Casma plans to use small molecule drugs to induce autophagy in situations where the process is either slowed down because of disease, or needs to speed up to deal with the buildup of a toxic substance. The goal: stop, or even reverse the course of these diseases, though Casma is a few years from human testing and will have to prove it can interfere with this cellular process without causing other problems. “We think we’re working on a fundamentally safe pathway,” Dionne says. “We just have to induce it in the correct way.”
Dionne, meanwhile, has been an entrepreneur-in-residence with Third Rock Ventures since 2011. Before that, he led and sold two startups, Alantos Pharmaceuticals and Surface Logix. His most recent role before Casma, as CEO of Constellation Pharmaceuticals, a developer of epigenetic drugs, didn’t end the same way. Third Rock formed Constellation in 2008, and in 2012, Dionne agreed to lead the firm. He took the helm just two months after the company had formed a wide-ranging alliance with Genentech that had a buyout option. The deal fizzled in 2015, and when it did, Dionne expressed regret to Xconomy that it had ever been signed, because it likely prevented Constellation from making an IPO run.

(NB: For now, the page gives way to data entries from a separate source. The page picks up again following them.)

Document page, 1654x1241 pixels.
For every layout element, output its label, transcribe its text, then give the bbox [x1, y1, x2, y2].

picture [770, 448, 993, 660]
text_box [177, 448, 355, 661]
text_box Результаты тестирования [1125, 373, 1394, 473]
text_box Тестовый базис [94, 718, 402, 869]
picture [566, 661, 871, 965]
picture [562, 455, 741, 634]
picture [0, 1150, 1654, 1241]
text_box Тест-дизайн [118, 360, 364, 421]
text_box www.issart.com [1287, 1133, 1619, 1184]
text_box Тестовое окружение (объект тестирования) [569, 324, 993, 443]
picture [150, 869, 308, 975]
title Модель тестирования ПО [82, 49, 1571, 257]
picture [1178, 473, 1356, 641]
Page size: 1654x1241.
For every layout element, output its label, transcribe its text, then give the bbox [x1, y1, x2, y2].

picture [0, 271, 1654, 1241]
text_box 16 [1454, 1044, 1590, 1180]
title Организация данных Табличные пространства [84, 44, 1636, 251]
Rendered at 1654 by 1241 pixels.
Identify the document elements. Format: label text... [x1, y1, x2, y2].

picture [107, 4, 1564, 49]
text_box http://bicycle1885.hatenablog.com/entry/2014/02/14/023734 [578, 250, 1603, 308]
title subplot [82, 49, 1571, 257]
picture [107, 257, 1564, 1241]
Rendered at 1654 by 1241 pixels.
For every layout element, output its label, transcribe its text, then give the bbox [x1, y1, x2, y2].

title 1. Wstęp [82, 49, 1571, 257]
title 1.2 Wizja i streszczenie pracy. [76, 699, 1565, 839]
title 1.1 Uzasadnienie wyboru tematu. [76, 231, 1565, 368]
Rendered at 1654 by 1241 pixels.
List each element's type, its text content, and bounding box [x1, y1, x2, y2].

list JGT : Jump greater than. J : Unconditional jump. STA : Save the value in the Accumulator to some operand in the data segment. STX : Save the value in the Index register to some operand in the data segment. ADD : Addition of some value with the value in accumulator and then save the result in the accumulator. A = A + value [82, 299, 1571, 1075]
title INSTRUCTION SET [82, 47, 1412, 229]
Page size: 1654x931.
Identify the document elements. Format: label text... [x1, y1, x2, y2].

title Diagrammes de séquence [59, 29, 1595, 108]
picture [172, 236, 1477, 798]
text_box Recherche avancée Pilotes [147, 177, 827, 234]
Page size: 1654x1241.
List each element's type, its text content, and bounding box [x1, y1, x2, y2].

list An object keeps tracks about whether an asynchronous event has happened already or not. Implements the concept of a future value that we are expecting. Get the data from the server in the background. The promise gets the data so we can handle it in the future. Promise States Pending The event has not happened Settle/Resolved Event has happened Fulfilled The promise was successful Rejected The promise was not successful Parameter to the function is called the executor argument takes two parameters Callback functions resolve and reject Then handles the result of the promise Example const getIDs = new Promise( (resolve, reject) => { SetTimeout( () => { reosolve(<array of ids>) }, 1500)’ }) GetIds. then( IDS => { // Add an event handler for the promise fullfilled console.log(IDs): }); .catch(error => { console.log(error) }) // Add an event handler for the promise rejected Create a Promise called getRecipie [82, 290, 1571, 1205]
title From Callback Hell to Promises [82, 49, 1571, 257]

Dionne stepped aside in 2016, returned to Third Rock, and Constellation, still privately held, changed its strategy. Since his return to Third Rock, Dionne has been incubating Casma. He’s seen just how many of the key decisions are made early on with a startup—what strategic direction it will take, what its research capabilities are, how to shape its staff. Making those calls was his original goal when first joining Third Rock in 2011, and now he’s finally getting the chance with Casma.
“I wanted to do this from the beginning, when you really have the chance to mold the company from the very start,” Dionne says. That plan “just took a hiatus during Constellation.”